A Human Movement
Monday, September 15, 2003
 
Thom has posted some remarkable material on circumcision (read: male genital mutilation!) and the nature of medical cultdom, iatrogenic style. Those fuckers have no right! I'm familiar with the view that male genital mutilation is unnecessary and a wildly irrational 20th century medical tradition, but I can't remember ever reading an enumeration and advocation of the benefits of foreskin.

This choice bit of historical information was of particular interest:
One thousand years ago, the Jewish sage Maimonides said that the effect of circumcision was "to limit sexual intercourse, and to weaken the organ of generation as far as possible, and thus cause man to be moderate...for there is no doubt that circumcision weakens the power of sexual excitement, and sometimes lessens the natural enjoyment; the organ necessarily becomes weak when ... deprived of its covering from the beginning. Our sages say distinctly: it is hard for a woman, with whom an uncircumcised [man] had sexual intercourse, to separate from him."

Goodness! I'm not mutilated, so I'm unable to remark personally on the above, but the quote is heady stuff regardless. Considering the cultural history of circumcision as a Jewish rite, I'm curious about how male genital mutilation institutionalized itself in American culture. I'm not an inflammatory character, and am careful with what I say, but could this have something to do with the Islamist view that America is "controlled by Jews"? I agree that it is a bit much to say that, but the question of whether male genital mutilation strengthens the international bond between the men of the United States and Israel through this chin-strokingly odd practice remains.

Culturally and religiously, my stance on the matter is of the tolerant to each his own variety. But for the sake of man don't force it on people! That was the creepiest thing about the "white paper", that the practice was being forced on children and parents alike. That's just gross.

Elsewhere...:
Thom, a thought just occurred to me and I hoped you could clarify it. I've been thinking about our recent conversations and your long-held views on art, specifically music and the visual arts, namely that they subdue the soul, hindering its growth and development, and confuse the sensibilities. These ideas recur often when you speak.... yet your views, pertaining specifically to the visual arts (photography, film, etc) find different form on this blog, where your expressions are more graphic and pictorial than they are textual.

In this arena you applaud the use of the "symbol" and its splendid array of significances.

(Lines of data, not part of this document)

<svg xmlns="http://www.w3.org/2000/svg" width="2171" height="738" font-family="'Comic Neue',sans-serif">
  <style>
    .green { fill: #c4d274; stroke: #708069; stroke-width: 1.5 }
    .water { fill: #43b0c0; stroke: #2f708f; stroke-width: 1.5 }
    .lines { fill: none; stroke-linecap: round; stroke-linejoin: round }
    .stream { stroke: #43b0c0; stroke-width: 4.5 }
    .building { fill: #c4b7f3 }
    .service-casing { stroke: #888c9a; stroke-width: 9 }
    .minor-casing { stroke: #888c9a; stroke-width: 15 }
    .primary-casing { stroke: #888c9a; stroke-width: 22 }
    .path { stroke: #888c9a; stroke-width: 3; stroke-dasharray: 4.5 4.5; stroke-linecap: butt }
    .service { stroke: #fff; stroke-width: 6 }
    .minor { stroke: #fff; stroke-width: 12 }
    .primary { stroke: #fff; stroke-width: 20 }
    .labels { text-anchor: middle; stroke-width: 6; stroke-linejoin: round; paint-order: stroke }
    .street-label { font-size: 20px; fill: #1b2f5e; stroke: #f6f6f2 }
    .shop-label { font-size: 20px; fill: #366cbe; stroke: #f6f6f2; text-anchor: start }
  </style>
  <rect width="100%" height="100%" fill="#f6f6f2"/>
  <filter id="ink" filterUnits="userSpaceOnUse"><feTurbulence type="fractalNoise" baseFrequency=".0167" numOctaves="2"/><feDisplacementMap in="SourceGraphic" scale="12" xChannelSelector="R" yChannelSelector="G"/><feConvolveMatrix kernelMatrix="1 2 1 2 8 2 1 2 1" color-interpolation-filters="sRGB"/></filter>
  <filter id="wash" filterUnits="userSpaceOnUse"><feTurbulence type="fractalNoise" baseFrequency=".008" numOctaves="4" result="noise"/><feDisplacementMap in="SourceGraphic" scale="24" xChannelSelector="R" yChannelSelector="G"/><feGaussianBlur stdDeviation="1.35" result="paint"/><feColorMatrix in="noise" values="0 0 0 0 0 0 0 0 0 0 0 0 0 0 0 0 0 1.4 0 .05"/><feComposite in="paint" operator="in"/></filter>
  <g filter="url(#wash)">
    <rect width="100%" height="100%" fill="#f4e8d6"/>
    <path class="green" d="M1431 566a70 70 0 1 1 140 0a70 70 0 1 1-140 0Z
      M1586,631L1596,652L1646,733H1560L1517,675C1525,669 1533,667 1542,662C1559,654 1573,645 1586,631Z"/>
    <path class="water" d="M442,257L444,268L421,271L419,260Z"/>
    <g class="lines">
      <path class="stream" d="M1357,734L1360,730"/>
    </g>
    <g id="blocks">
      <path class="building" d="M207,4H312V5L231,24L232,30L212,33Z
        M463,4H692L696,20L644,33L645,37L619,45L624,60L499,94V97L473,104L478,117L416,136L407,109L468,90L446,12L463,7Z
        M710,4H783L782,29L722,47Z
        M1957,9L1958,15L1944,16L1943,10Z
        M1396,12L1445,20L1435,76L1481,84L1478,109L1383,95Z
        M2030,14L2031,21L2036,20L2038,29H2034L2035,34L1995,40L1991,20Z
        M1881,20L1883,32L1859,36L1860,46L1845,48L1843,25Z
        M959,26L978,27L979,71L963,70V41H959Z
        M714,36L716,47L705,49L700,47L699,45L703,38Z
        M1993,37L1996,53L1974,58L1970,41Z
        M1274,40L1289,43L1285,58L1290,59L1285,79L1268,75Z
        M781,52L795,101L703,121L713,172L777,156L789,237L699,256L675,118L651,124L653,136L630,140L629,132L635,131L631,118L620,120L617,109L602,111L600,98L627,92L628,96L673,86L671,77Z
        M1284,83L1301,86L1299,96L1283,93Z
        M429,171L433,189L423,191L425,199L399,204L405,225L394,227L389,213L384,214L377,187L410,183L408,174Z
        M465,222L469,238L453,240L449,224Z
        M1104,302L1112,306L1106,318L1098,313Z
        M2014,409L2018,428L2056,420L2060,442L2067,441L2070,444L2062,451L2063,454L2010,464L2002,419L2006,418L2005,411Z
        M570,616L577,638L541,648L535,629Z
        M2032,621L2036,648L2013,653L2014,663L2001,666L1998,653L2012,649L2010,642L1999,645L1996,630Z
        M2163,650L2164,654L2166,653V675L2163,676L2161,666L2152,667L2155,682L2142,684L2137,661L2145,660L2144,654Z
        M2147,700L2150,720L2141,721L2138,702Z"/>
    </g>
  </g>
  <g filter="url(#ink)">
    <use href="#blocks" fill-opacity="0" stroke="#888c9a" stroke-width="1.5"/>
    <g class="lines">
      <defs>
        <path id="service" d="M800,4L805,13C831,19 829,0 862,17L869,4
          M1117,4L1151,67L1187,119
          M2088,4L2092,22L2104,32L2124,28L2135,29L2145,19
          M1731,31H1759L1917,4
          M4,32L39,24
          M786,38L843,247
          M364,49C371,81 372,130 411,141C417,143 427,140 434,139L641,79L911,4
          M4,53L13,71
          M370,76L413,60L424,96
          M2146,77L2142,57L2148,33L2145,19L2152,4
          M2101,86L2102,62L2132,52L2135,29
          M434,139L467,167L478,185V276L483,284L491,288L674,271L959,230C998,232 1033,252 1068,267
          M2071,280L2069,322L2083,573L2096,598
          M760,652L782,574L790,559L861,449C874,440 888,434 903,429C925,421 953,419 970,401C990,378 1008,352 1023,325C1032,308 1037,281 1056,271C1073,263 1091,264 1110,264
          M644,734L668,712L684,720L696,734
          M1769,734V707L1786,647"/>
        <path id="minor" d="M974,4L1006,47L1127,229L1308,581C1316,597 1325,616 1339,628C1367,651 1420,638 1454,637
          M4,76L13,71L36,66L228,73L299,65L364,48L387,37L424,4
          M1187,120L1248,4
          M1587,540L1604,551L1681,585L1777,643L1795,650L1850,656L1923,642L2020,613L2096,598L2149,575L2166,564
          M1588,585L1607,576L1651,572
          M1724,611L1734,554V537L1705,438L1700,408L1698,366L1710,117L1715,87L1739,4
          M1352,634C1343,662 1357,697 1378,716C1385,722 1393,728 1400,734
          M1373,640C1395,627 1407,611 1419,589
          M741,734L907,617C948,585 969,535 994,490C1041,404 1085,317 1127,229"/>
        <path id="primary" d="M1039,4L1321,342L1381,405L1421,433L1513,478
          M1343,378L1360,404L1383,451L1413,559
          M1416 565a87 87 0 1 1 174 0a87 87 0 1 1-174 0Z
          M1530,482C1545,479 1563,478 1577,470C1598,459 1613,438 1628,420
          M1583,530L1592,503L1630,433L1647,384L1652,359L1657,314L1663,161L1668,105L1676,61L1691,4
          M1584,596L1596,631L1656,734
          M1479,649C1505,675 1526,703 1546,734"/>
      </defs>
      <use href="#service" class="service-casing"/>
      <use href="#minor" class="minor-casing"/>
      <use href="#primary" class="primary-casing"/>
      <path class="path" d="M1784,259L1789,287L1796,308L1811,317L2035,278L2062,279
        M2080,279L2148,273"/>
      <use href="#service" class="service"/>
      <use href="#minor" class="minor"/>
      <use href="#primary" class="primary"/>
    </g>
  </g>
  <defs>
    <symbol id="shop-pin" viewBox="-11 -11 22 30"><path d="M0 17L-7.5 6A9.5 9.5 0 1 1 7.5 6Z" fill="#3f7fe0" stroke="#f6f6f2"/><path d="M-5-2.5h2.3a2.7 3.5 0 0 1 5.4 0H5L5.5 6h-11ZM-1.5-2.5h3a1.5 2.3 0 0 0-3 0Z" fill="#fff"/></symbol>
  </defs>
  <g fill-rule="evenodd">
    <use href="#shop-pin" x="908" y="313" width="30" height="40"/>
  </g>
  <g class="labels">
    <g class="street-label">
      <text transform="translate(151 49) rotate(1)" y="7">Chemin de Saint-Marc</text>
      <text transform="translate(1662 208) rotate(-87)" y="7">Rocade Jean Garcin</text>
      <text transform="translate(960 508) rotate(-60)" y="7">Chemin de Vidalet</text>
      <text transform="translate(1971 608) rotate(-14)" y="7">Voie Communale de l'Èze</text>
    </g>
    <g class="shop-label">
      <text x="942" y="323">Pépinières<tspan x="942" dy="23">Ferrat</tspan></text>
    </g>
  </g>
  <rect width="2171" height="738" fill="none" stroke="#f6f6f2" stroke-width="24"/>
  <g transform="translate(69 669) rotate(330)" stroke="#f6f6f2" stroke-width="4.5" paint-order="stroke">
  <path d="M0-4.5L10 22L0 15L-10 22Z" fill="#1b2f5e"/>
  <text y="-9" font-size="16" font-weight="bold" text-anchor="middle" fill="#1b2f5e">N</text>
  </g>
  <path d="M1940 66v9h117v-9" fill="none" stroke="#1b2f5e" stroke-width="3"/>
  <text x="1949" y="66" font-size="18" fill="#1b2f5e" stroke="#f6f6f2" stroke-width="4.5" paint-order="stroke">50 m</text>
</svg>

As you put it below: "images are symbols, much like words, representing meaning in the minds of growing man." But I wonder how we might reconcile that view with the view that the visual arts degrade the soul and sensibility. No representations! remember? I'm not giving you shit, this is a working-through that could potentially yield profound insight.

And meanwhile....:
Ages ago I forwarded to you and Nick, in a spirit of neutrality and curiosity, an interesting (I thought) history of women shaving their legs. This, too, is an odd cultural "tradition" that goes only as far back as the early 20th century, institutionalizing itself in advertisements in Harper's magazine and the impact they and the new fashions had on the grooming habits of our nation's women. At the time, you flat out dismissed the mere bringing up of this subject, writing to me, "I likes it shaved," and suggesting I had ulterior discursive motives behind raising the topic. Now, in light of the issue of circumcision, I wonder if you would yield to a more thoughtful engagement of these enfant traditions and the manner in which they have insinuated themselves into the very fabric of our culture.

I believe that this latter subject connects with circumcision on the level of odd cultural "tradition", as well as with the impact -- positive or negative -- of the visual arts, especially in regards to fashion and advertising, upon the soul and practices of man. In today's conception and apprehension, I posit the question: what image seen today by our eyes is not in some vital capacity a commercial image?